On 9/7/2020 7:07 PM, Andy Walker wrote:
> On 07/09/2020 19:43, olcott wrote:
>> I have a perfect answer that I was going to post that I just now
>> decided to make trade secret for about one month. I don't want
>> someone to take my hints and publish my solution before I do.
>
> If you don't want someone to publish before you, the best way
> is to establish priority by publishing at least something. You may
> recall that Andrew Wiles's proof of FLT was initially flawed, and
> there was a degree of scepticism; but once it was "out there", the
> proof was quite rapidly made correct. No-one disputes that it was
> his proof. Similarly, the Appel-Haken proof of the four-colour
> theorem followed more than a century of attempts, and was initially
> distrusted because of the compexity of the proof; but others
> produced simpler and independent proofs. Appel and Haken are still
> universally acknowledged; if they had waited, others might easily
> have got in first.
>
I may pre-publish the essence of my work through email to a few comp
theory college professors. The email should sufficiently establish an
audit trail. Now that I am so close to finishing I am sure that a
summation of this work would be construed as establishing priority at
least in light of the very soon to be completed work.

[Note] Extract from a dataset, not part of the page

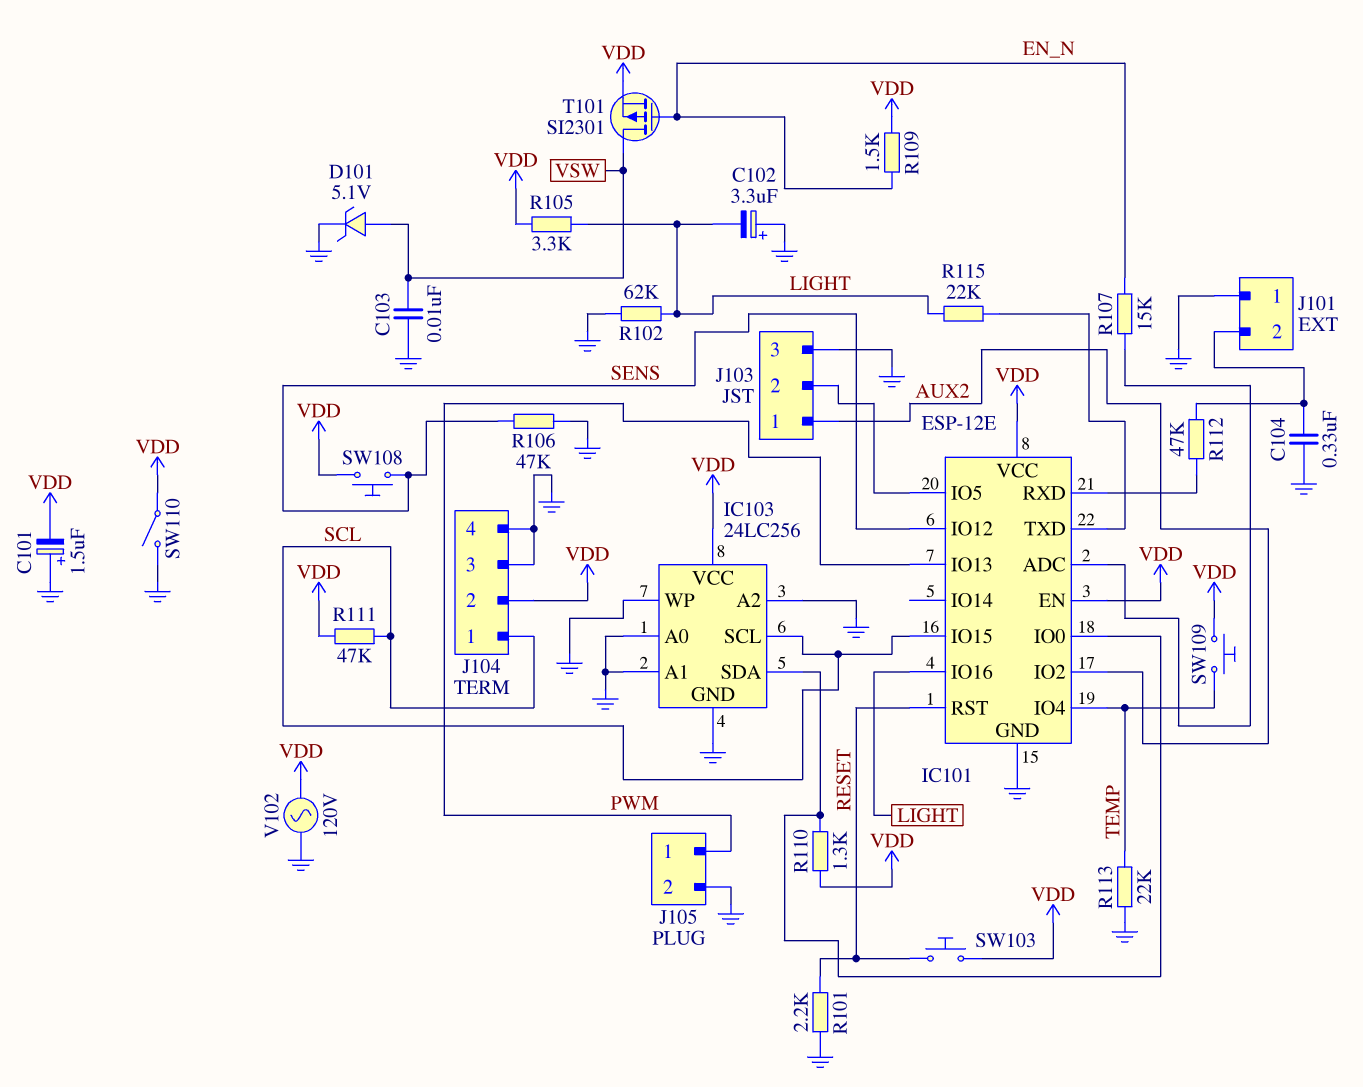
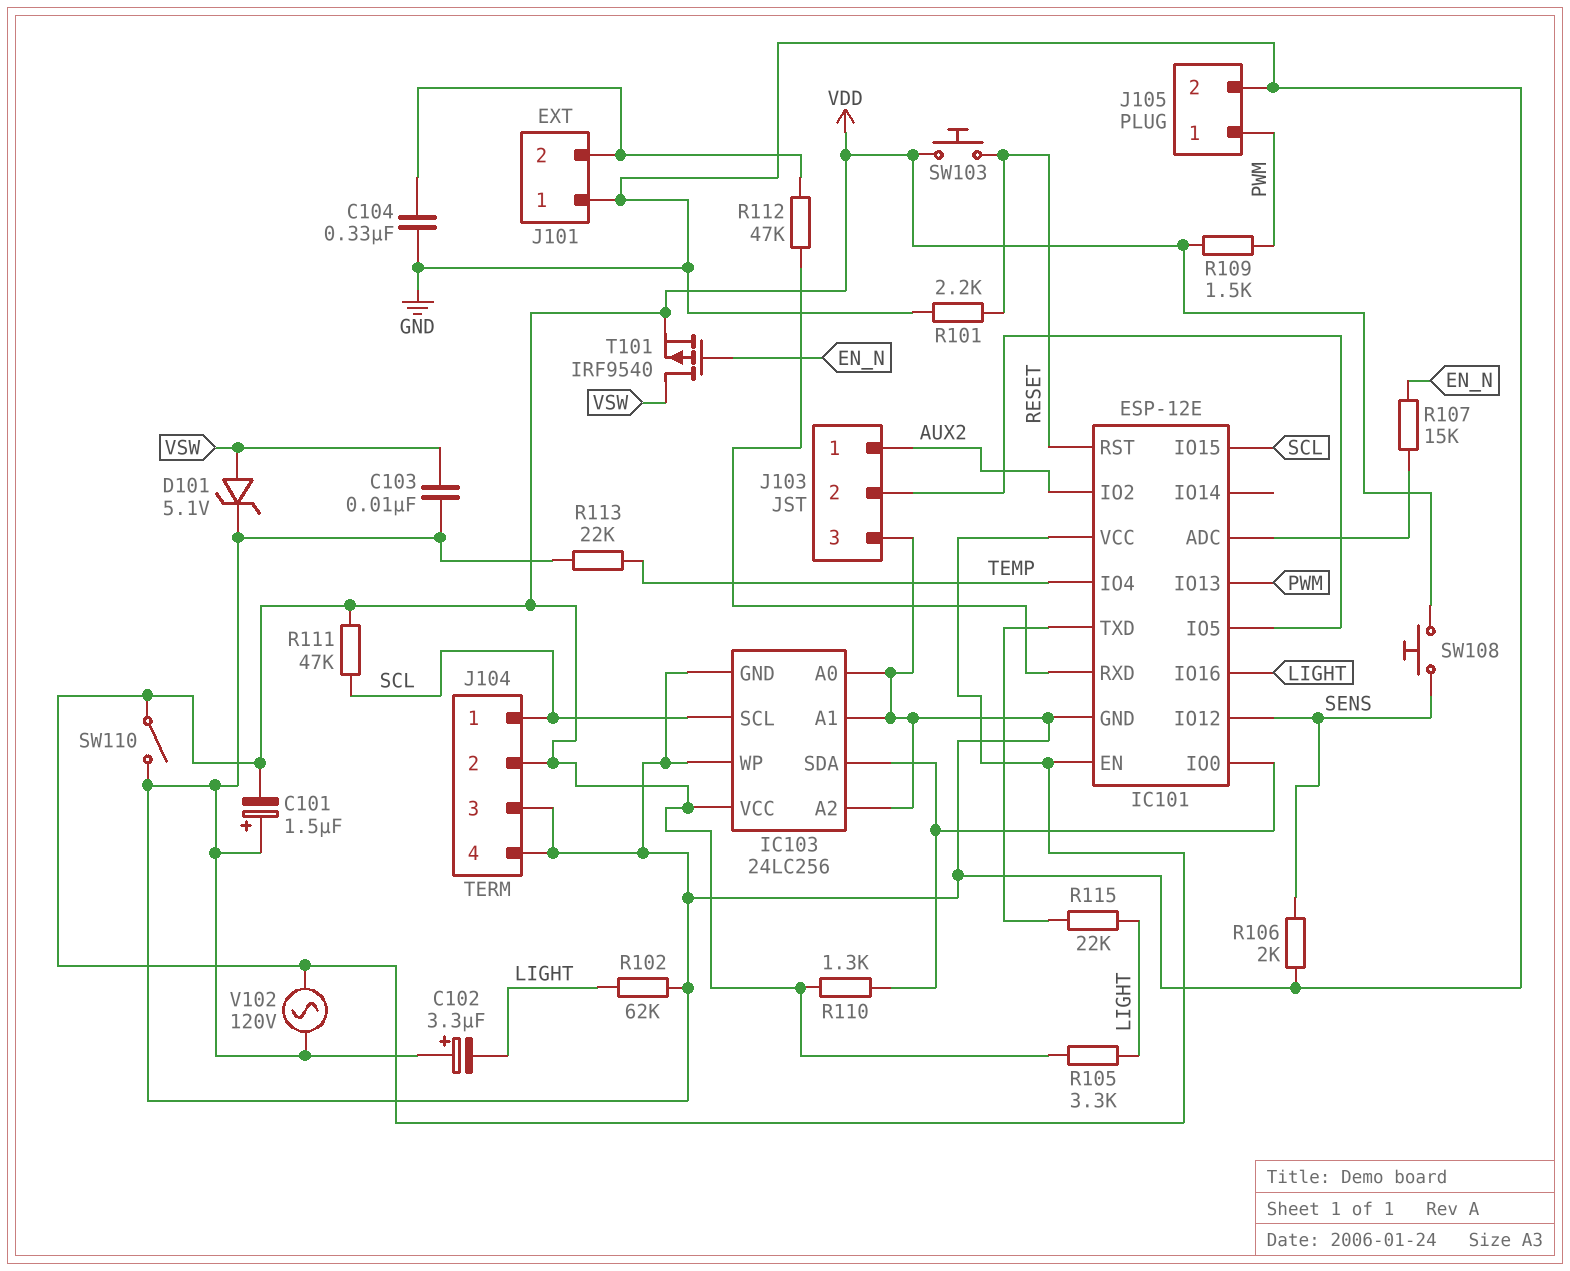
R106: 47k (GND, SENS) -> 2k (GND, SENS)
R109: 1.5k (EN_N, VDD) -> 1.5k (PWM, VDD)
SW109: button (TEMP, VDD) -> none
T101: PMOS SI2301 (G EN_N, D VSW, S VDD) -> PMOS IRF9540 (G EN_N, D VSW, S VDD)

> Publish what you have. It will be either refuted or refined.
> If you have something interesting, you will be grateful of the help
> in refining it. If you don't, then you need to stop wasting time
> pursuing red herrings.
>
> If you want to publish while retaining "trade secrets", you
> may recall the 17thC precedent of [eg] Hooke publishing his law in
> the form of an anagram.
>
I may be able to publish everything except a PhD level quality verbiage
by next month. Since my code will fully speak for itself not having the
best words to describe it will merely delay academic publication and
thus have no lasting impact.
I may have something like 1500 hours in my x86 based UTM equivalent. At
least two months of that work (trying to do everything from scratch) was
discarded.
My x86utm has the superb basis of a really well written x86 emulator
that was written by a team of highly skilled developers over several
decades. It fully implements the both the 16-bit and 32-bit entire basic
instruction set of the Intel x86 language and no more.
I developed a COFF library for it so that the slightly enhanced system
can directly execute the COFF object files generated by the Microsoft
"C" compiler. It will probably also directly execute COFF object files
targeted for x86 by GCC. I am focusing on the Microsoft "C" because it
generates code that is easier to understand.
x86utm is concurrently implemented on both Windows and Linux. It will be
published as open source. I may also make x86utm into a web-service.